Task requirements -> Please pull out every line of the data below that contains the string "number" and copy each of those lines in full.

(Stored entries)
--- START ---

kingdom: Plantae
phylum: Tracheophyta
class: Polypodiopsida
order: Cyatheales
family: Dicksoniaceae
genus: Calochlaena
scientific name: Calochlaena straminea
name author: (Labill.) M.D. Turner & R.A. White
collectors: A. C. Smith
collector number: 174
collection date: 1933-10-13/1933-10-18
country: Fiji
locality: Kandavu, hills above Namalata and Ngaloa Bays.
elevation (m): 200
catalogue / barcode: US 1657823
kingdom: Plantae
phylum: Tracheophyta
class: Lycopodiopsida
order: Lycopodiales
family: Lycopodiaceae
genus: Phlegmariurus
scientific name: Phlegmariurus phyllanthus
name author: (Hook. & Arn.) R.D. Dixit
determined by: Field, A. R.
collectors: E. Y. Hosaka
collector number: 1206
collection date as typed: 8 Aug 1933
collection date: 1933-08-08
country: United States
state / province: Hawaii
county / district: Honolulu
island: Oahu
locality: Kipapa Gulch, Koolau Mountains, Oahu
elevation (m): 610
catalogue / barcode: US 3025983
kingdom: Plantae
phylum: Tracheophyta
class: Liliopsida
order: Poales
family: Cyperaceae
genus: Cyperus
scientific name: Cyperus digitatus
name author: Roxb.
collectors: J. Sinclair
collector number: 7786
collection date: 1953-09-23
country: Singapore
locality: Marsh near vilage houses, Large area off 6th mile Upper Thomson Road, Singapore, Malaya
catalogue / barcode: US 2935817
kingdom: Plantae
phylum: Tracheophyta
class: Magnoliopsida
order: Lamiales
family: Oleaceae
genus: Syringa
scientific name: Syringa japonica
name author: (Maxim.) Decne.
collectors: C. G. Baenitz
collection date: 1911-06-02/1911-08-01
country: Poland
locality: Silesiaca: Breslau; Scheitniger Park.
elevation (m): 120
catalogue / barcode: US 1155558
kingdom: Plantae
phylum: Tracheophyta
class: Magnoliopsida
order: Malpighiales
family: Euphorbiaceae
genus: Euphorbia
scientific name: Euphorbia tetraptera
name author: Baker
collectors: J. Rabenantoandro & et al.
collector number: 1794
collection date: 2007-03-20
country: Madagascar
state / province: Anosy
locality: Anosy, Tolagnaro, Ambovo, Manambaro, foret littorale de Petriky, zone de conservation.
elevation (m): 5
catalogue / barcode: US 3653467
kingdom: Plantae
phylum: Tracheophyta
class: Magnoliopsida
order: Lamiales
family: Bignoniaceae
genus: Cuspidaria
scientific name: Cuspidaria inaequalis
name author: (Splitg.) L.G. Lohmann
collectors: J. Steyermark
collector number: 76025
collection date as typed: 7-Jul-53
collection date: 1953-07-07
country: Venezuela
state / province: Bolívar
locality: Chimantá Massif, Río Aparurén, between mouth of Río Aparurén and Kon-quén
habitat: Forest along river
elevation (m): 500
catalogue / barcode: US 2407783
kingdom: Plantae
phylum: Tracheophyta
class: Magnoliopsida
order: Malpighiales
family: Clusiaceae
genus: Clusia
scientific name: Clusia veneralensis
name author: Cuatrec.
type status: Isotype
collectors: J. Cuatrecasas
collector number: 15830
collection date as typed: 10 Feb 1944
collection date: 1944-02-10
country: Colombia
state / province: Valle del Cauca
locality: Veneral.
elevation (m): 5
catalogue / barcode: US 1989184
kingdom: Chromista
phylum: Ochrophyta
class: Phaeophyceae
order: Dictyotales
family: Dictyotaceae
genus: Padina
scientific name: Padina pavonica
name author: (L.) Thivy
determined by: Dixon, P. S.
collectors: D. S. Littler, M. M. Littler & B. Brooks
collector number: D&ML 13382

--- END ---

Correct response ->
collector number: 174
collector number: 1206
collector number: 7786
collector number: 1794
collector number: 76025
collector number: 15830
collector number: D&ML 13382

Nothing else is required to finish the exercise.